Formatting Web Service Response

Question

I use the below function to retrieve the web service response:

private String getSoapResponse (String url, String host, String encoding, String soapAction, String soapRequest) throws MalformedURLException, IOException, Exception {         
    URL wsUrl = new URL(url);     
    URLConnection connection = wsUrl.openConnection();     
    HttpURLConnection httpConn = (HttpURLConnection)connection;     
    ByteArrayOutputStream bout = new ByteArrayOutputStream(); 

    byte[] buffer = new byte[soapRequest.length()];     
    buffer = soapRequest.getBytes();     
    bout.write(buffer);     
    byte[] b = bout.toByteArray();          

    httpConn.setRequestMethod("POST");
    httpConn.setRequestProperty("Host", host);

    if (encoding == null || encoding == "")
        encoding = UTF8;

    httpConn.setRequestProperty("Content-Type", "text/xml; charset=" + encoding);
    httpConn.setRequestProperty("Content-Length", String.valueOf(b.length));
    httpConn.setRequestProperty("SOAPAction", soapAction);

    httpConn.setDoOutput(true);
    httpConn.setDoInput(true);

    OutputStream out = httpConn.getOutputStream();
    out.write(b); 
    out.close();

    InputStreamReader is = new InputStreamReader(httpConn.getInputStream());
    StringBuilder sb = new StringBuilder();
    BufferedReader br = new BufferedReader(is);
    String read = br.readLine();

    while(read != null) {
        sb.append(read);
        read = br.readLine();
    }

    String response = decodeHtmlEntityCharacters(sb.toString());    

    return response = decodeHtmlEntityCharacters(response);
}

But my problem with this code is it returns lots of special characters and makes the structure of the XML invalid.
Example response:

&lt;PLANT&gt;A565&lt;/PLANT&gt;
          &lt;PLANT&gt;A567&lt;/PLANT&gt;
          &lt;PLANT&gt;A585&lt;/PLANT&gt;
          &lt;PLANT&gt;A921&lt;/PLANT&gt;
          &lt;PLANT&gt;A938&lt;/PLANT&gt;
        &lt;/PLANT_GROUP&gt;
      &lt;/KPI_PLANT_GROUP_KEYWORD&gt;
      &lt;MSU_CUSTOMERS/&gt;
    &lt;/DU&gt;
    &lt;DU&gt;

So to solve this, I use the below method and pass the whole response to replace all the special characters with its corresponding punctuation.

== Raw data ==
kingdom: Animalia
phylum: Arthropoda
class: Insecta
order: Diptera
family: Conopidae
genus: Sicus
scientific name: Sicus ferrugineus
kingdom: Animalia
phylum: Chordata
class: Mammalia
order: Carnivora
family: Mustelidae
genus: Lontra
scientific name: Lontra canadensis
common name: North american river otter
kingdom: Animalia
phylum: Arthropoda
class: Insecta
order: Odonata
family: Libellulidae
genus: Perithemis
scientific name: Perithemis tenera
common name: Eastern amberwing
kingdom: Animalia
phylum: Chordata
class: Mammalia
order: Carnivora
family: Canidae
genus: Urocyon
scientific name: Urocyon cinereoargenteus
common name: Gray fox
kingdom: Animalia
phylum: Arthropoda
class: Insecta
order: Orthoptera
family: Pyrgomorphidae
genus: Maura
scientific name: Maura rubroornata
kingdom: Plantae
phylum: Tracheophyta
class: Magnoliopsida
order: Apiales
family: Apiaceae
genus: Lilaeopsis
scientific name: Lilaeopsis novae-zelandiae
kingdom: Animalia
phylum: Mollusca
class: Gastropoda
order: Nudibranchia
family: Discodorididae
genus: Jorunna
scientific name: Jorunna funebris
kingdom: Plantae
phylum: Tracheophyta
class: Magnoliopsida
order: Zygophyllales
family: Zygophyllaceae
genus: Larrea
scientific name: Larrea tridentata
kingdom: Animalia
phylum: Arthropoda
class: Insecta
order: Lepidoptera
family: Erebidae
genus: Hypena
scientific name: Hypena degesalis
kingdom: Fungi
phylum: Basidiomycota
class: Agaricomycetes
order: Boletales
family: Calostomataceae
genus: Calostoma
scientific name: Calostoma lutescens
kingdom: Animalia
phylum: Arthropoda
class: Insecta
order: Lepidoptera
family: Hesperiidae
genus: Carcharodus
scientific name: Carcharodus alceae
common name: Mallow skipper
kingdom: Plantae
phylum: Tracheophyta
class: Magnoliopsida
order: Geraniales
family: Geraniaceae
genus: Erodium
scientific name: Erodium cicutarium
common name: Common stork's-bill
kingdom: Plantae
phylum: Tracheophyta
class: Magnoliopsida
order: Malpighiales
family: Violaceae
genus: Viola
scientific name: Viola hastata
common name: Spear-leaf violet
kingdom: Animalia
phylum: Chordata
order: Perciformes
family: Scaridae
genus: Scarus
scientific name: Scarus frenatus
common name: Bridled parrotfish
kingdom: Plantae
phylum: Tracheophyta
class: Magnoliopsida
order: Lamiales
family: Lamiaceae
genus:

== Exercise task ==
In the forum question on formatting a web service response, which HTTP request method does the function set on the connection?

== Response below ==
POST